■ Exercise details ■
An exact copy of the records below is needed, with every picture left out.

--- START ---

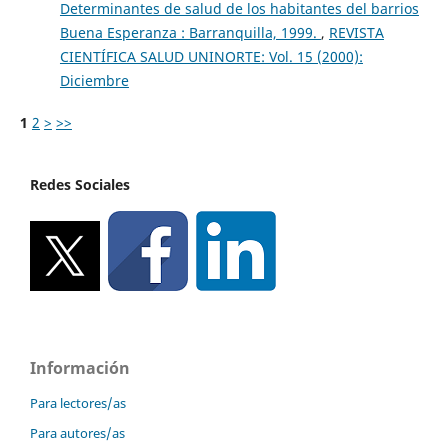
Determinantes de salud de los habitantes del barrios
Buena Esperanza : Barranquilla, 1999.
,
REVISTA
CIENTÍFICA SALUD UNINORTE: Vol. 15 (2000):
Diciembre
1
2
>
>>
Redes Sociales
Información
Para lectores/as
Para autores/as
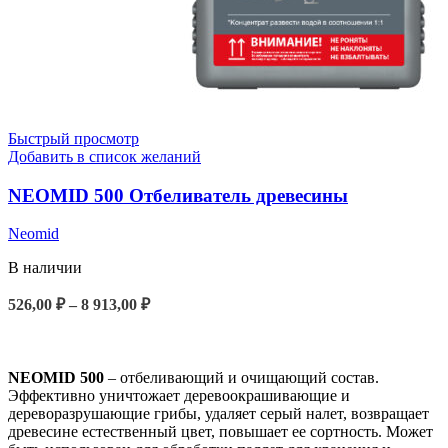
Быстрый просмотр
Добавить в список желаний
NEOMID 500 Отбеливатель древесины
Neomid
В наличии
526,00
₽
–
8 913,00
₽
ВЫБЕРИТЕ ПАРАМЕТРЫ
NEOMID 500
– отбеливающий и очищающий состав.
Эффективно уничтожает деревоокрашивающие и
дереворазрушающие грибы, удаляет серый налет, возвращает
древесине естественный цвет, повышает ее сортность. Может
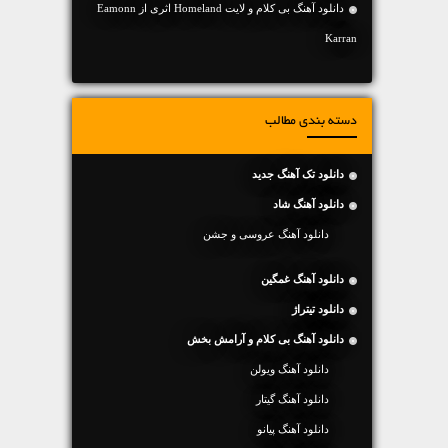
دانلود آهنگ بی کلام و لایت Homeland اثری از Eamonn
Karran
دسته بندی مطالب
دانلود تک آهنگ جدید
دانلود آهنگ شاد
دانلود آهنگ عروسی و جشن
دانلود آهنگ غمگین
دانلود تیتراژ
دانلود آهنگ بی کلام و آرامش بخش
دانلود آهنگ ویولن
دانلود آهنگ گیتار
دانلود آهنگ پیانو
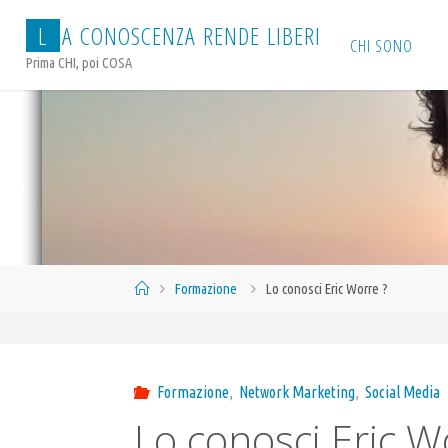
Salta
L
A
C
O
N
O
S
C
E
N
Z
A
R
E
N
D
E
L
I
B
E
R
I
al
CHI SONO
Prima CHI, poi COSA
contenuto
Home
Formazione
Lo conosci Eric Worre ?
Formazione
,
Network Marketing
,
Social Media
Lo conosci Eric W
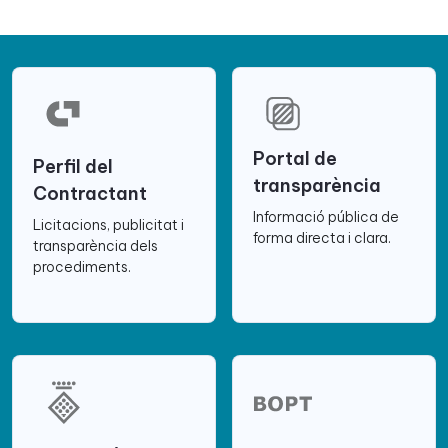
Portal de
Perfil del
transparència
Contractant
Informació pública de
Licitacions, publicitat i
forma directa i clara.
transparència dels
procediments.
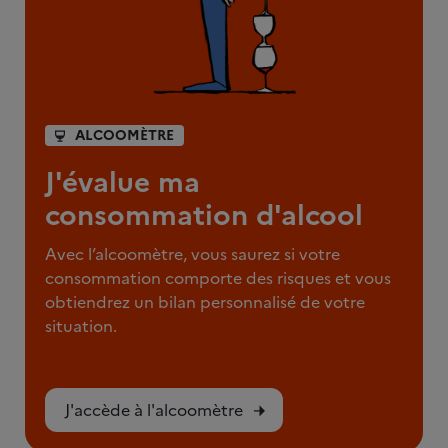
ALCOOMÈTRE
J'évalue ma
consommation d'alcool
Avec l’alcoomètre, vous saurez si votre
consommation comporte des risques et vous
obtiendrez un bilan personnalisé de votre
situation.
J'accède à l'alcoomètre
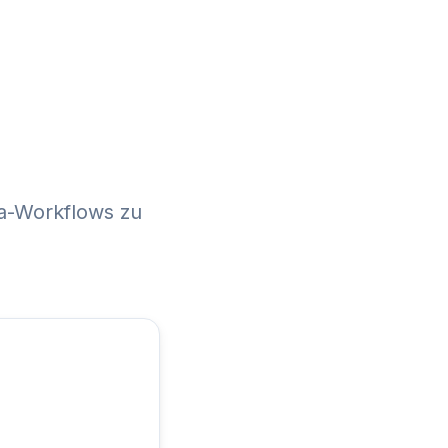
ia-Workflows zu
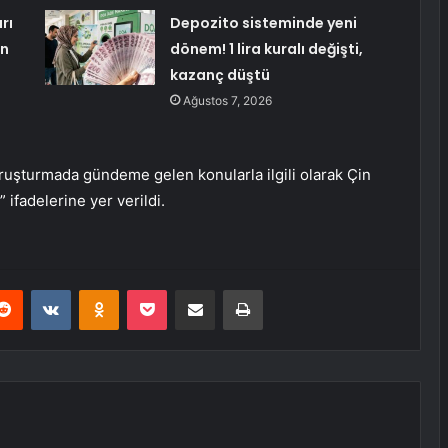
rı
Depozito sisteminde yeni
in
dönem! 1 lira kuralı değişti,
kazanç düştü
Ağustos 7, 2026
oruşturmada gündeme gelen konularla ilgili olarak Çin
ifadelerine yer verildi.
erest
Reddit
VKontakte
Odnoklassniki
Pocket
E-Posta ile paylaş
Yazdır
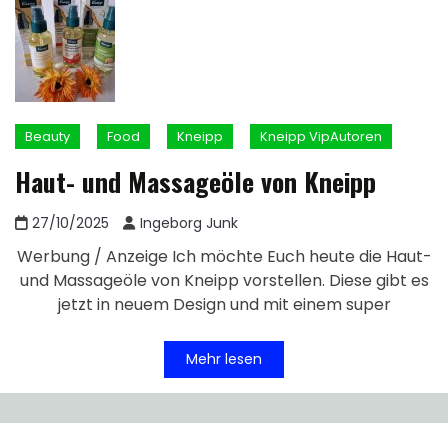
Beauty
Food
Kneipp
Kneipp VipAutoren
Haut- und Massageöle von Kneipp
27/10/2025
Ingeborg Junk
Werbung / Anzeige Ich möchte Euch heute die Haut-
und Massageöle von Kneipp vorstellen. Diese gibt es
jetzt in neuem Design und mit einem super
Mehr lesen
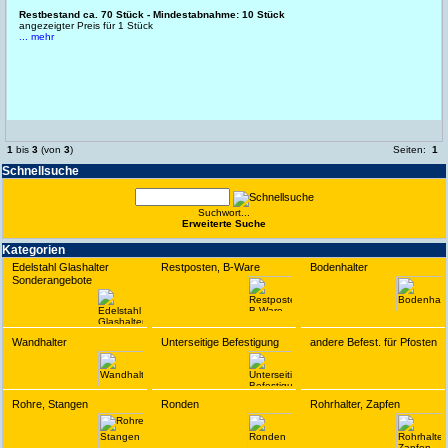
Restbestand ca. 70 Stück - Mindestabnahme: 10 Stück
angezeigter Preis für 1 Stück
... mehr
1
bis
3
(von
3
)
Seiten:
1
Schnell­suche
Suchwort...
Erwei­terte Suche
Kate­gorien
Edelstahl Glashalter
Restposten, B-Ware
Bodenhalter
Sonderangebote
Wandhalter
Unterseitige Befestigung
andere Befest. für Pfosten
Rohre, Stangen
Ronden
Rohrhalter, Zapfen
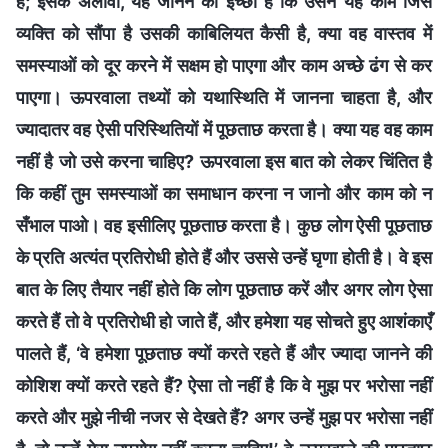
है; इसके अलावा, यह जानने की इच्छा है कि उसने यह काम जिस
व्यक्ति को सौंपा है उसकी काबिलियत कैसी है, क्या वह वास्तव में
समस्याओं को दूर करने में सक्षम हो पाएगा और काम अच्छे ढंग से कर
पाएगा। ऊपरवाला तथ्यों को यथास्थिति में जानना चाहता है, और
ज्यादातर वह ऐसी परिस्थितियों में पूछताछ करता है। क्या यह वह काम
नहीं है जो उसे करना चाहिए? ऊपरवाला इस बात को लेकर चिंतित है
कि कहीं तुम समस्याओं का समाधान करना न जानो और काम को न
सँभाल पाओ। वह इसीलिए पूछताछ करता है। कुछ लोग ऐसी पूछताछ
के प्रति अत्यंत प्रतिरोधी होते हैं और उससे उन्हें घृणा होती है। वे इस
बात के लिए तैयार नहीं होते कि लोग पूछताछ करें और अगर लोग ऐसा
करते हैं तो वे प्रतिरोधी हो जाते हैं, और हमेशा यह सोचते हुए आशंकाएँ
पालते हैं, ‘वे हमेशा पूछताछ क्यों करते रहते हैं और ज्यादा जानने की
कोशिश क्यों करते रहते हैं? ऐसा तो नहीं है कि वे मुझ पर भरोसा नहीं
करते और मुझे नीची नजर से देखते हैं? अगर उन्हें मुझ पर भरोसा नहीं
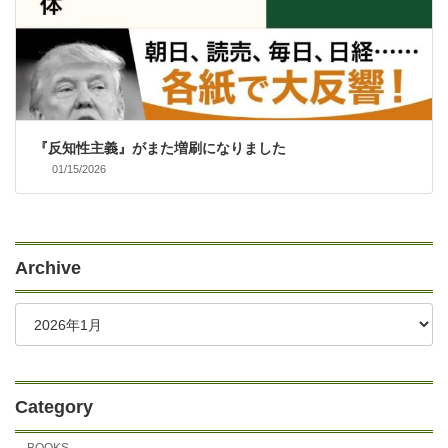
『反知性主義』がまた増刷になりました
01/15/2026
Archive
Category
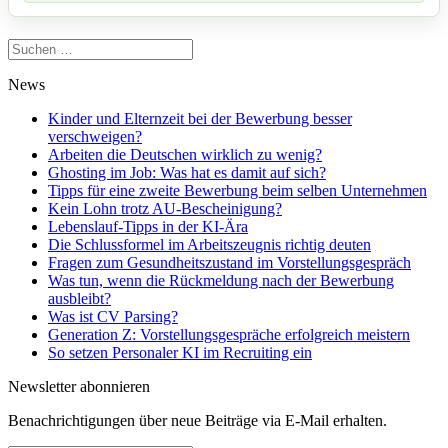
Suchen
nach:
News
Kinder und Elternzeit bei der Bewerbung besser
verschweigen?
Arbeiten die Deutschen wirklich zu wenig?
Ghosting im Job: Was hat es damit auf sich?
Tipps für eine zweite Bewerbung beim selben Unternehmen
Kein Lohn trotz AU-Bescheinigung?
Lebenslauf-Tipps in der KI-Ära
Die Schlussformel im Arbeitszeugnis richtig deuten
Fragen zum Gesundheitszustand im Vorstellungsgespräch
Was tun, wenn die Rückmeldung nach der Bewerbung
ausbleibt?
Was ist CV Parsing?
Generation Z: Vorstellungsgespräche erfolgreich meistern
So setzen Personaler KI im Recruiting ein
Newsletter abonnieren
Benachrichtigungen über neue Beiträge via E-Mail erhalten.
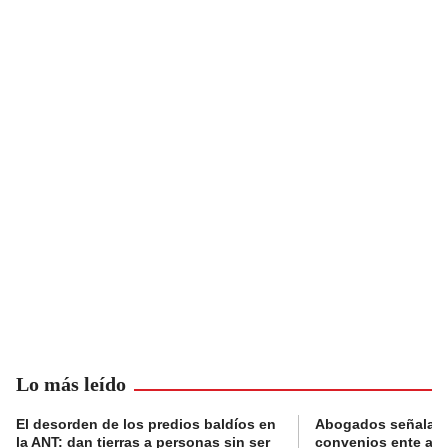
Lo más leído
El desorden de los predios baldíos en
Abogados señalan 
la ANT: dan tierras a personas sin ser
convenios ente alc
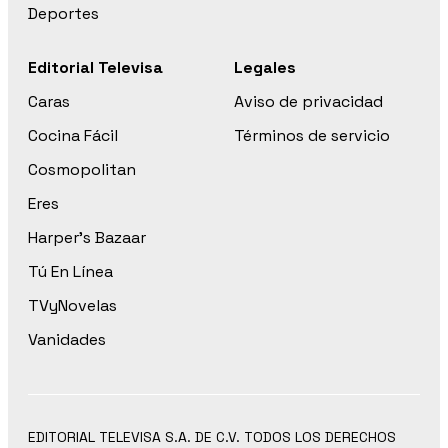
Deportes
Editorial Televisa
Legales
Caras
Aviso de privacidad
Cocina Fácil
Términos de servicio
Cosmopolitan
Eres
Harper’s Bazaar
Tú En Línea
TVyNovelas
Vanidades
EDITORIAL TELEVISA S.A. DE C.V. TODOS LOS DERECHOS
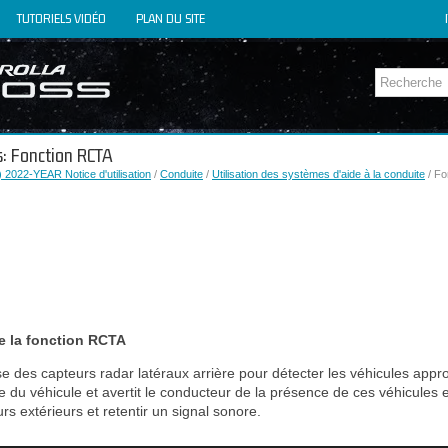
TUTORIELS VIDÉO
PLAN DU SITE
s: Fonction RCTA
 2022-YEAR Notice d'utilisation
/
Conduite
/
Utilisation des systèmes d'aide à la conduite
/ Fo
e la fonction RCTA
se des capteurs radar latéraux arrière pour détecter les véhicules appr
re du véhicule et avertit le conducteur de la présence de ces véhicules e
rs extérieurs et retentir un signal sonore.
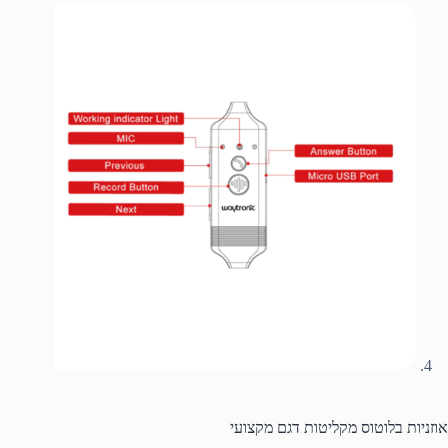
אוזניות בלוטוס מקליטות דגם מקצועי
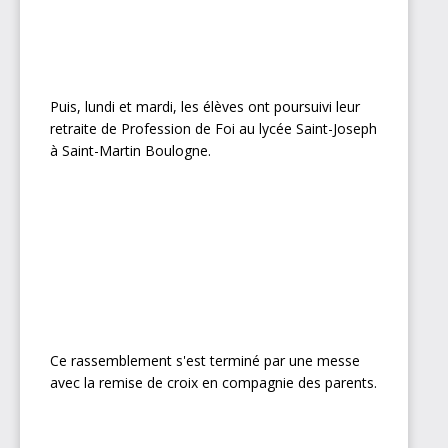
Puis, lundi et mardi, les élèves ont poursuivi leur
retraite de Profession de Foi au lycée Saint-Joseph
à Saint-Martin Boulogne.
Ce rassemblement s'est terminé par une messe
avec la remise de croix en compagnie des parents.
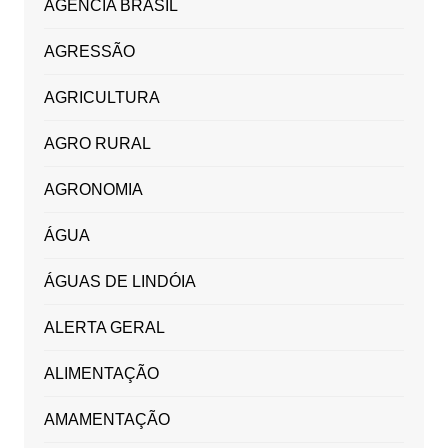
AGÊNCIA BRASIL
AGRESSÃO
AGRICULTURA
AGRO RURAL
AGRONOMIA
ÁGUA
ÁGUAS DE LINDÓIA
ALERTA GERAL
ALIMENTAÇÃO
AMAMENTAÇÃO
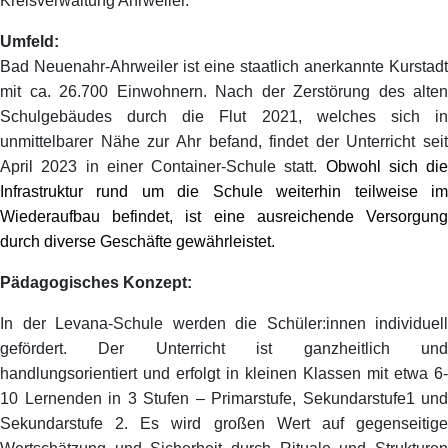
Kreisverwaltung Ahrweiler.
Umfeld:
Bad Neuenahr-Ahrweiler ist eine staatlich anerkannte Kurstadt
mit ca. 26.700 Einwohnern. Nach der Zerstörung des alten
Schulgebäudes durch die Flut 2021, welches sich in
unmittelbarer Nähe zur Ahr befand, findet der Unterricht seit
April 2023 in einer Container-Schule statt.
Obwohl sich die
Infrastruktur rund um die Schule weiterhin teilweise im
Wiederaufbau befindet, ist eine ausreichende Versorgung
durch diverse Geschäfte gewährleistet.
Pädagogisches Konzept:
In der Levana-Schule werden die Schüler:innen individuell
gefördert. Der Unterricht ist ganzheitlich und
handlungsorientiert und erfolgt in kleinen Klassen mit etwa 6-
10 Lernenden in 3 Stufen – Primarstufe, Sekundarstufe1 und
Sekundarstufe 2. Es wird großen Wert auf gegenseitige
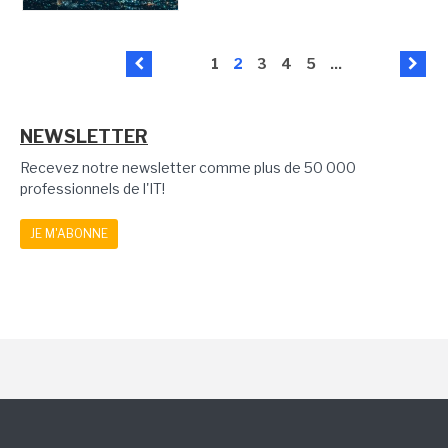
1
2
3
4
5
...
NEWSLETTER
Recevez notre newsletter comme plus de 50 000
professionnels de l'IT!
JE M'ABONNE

--- END ---

■ Written response ■
Determinantes de salud de los habitantes del barrios
Buena Esperanza : Barranquilla, 1999.
,
REVISTA
CIENTÍFICA SALUD UNINORTE: Vol. 15 (2000):
Diciembre
1
2
>
>>
Redes Sociales
Información
Para lectores/as
Para autores/as
Быстрый просмотр
Добавить в список желаний
NEOMID 500 Отбеливатель древесины
Neomid
В наличии
526,00
₽
–
8 913,00
₽
ВЫБЕРИТЕ ПАРАМЕТРЫ
NEOMID 500
– отбеливающий и очищающий состав.
Эффективно уничтожает деревоокрашивающие и
дереворазрушающие грибы, удаляет серый налет, возвращает
древесине естественный цвет, повышает ее сортность. Может
دانلود آهنگ بی کلام و لایت Homeland اثری از Eamonn
Karran
دسته بندی مطالب
دانلود تک آهنگ جدید
دانلود آهنگ شاد
دانلود آهنگ عروسی و جشن
دانلود آهنگ غمگین
دانلود تیتراژ
دانلود آهنگ بی کلام و آرامش بخش
دانلود آهنگ ویولن
دانلود آهنگ گیتار
دانلود آهنگ پیانو
Salta
L
A
C
O
N
O
S
C
E
N
Z
A
R
E
N
D
E
L
I
B
E
R
I
al
CHI SONO
Prima CHI, poi COSA
contenuto
Home
Formazione
Lo conosci Eric Worre ?
Formazione
,
Network Marketing
,
Social Media
Lo conosci Eric W
Portal de
Perfil del
transparència
Contractant
Informació pública de
Licitacions, publicitat i
forma directa i clara.
transparència dels
procediments.
ALCOOMÈTRE
J'évalue ma
consommation d'alcool
Avec l’alcoomètre, vous saurez si votre
consommation comporte des risques et vous
obtiendrez un bilan personnalisé de votre
situation.
J'accède à l'alcoomètre
ia-Workflows zu
rı
Depozito sisteminde yeni
in
dönem! 1 lira kuralı değişti,
kazanç düştü
Ağustos 7, 2026
oruşturmada gündeme gelen konularla ilgili olarak Çin
ifadelerine yer verildi.
erest
Reddit
VKontakte
Odnoklassniki
Pocket
E-Posta ile paylaş
Yazdır
Beauty
Food
Kneipp
Kneipp VipAutoren
Haut- und Massageöle von Kneipp
27/10/2025
Ingeborg Junk
Werbung / Anzeige Ich möchte Euch heute die Haut-
und Massageöle von Kneipp vorstellen. Diese gibt es
jetzt in neuem Design und mit einem super
Mehr lesen
Restbestand ca. 70 Stück - Mindestabnahme: 10 Stück
angezeigter Preis für 1 Stück
... mehr
1
bis
3
(von
3
)
Seiten:
1
Schnell­suche
Suchwort...
Erwei­terte Suche
Kate­gorien
Edelstahl Glashalter
Restposten, B-Ware
Bodenhalter
Sonderangebote
Wandhalter
Unterseitige Befestigung
andere Befest. für Pfosten
Rohre, Stangen
Ronden
Rohrhalter, Zapfen
है; इसके अलावा, यह जानने की इच्छा है कि उसने यह काम जिस
व्यक्ति को सौंपा है उसकी काबिलियत कैसी है, क्या वह वास्तव में
समस्याओं को दूर करने में सक्षम हो पाएगा और काम अच्छे ढंग से कर
पाएगा। ऊपरवाला तथ्यों को यथास्थिति में जानना चाहता है, और
ज्यादातर वह ऐसी परिस्थितियों में पूछताछ करता है। क्या यह वह काम
नहीं है जो उसे करना चाहिए? ऊपरवाला इस बात को लेकर चिंतित है
कि कहीं तुम समस्याओं का समाधान करना न जानो और काम को न
सँभाल पाओ। वह इसीलिए पूछताछ करता है। कुछ लोग ऐसी पूछताछ
के प्रति अत्यंत प्रतिरोधी होते हैं और उससे उन्हें घृणा होती है। वे इस
बात के लिए तैयार नहीं होते कि लोग पूछताछ करें और अगर लोग ऐसा
करते हैं तो वे प्रतिरोधी हो जाते हैं, और हमेशा यह सोचते हुए आशंकाएँ
पालते हैं, ‘वे हमेशा पूछताछ क्यों करते रहते हैं और ज्यादा जानने की
कोशिश क्यों करते रहते हैं? ऐसा तो नहीं है कि वे मुझ पर भरोसा नहीं
करते और मुझे नीची नजर से देखते हैं? अगर उन्हें मुझ पर भरोसा नहीं
『反知性主義』がまた増刷になりました
01/15/2026
Archive
Category
Suchen
nach:
News
Kinder und Elternzeit bei der Bewerbung besser
verschweigen?
Arbeiten die Deutschen wirklich zu wenig?
Ghosting im Job: Was hat es damit auf sich?
Tipps für eine zweite Bewerbung beim selben Unternehmen
Kein Lohn trotz AU-Bescheinigung?
Lebenslauf-Tipps in der KI-Ära
Die Schlussformel im Arbeitszeugnis richtig deuten
Fragen zum Gesundheitszustand im Vorstellungsgespräch
Was tun, wenn die Rückmeldung nach der Bewerbung
ausbleibt?
Was ist CV Parsing?
Generation Z: Vorstellungsgespräche erfolgreich meistern
So setzen Personaler KI im Recruiting ein
Newsletter abonnieren
Benachrichtigungen über neue Beiträge via E-Mail erhalten.
Lo más leído
El desorden de los predios baldíos en
Abogados señalan 
la ANT: dan tierras a personas sin ser
convenios ente alc
Deportes
Editorial Televisa
Legales
Caras
Aviso de privacidad
Cocina Fácil
Términos de servicio
Cosmopolitan
Eres
Harper’s Bazaar
Tú En Línea
TVyNovelas
Vanidades
EDITORIAL TELEVISA S.A. DE C.V. TODOS LOS DERECHOS
TUTORIELS VIDÉO
PLAN DU SITE
s: Fonction RCTA
 2022-YEAR Notice d'utilisation
/
Conduite
/
Utilisation des systèmes d'aide à la conduite
/ Fo
e la fonction RCTA
se des capteurs radar latéraux arrière pour détecter les véhicules appr
re du véhicule et avertit le conducteur de la présence de ces véhicules e
rs extérieurs et retentir un signal sonore.
אוזניות בלוטוס מקליטות דגם מקצועי
Puis, lundi et mardi, les élèves ont poursuivi leur
retraite de Profession de Foi au lycée Saint-Joseph
à Saint-Martin Boulogne.
Ce rassemblement s'est terminé par une messe
avec la remise de croix en compagnie des parents.
AGÊNCIA BRASIL
AGRESSÃO
AGRICULTURA
AGRO RURAL
AGRONOMIA
ÁGUA
ÁGUAS DE LINDÓIA
ALERTA GERAL
ALIMENTAÇÃO
AMAMENTAÇÃO
Kreisverwaltung Ahrweiler.
Umfeld:
Bad Neuenahr-Ahrweiler ist eine staatlich anerkannte Kurstadt
mit ca. 26.700 Einwohnern. Nach der Zerstörung des alten
Schulgebäudes durch die Flut 2021, welches sich in
unmittelbarer Nähe zur Ahr befand, findet der Unterricht seit
April 2023 in einer Container-Schule statt.
Obwohl sich die
Infrastruktur rund um die Schule weiterhin teilweise im
Wiederaufbau befindet, ist eine ausreichende Versorgung
durch diverse Geschäfte gewährleistet.
Pädagogisches Konzept:
In der Levana-Schule werden die Schüler:innen individuell
gefördert. Der Unterricht ist ganzheitlich und
handlungsorientiert und erfolgt in kleinen Klassen mit etwa 6-
10 Lernenden in 3 Stufen – Primarstufe, Sekundarstufe1 und
Sekundarstufe 2. Es wird großen Wert auf gegenseitige
1
2
3
4
5
...
NEWSLETTER
Recevez notre newsletter comme plus de 50 000
professionnels de l'IT!
JE M'ABONNE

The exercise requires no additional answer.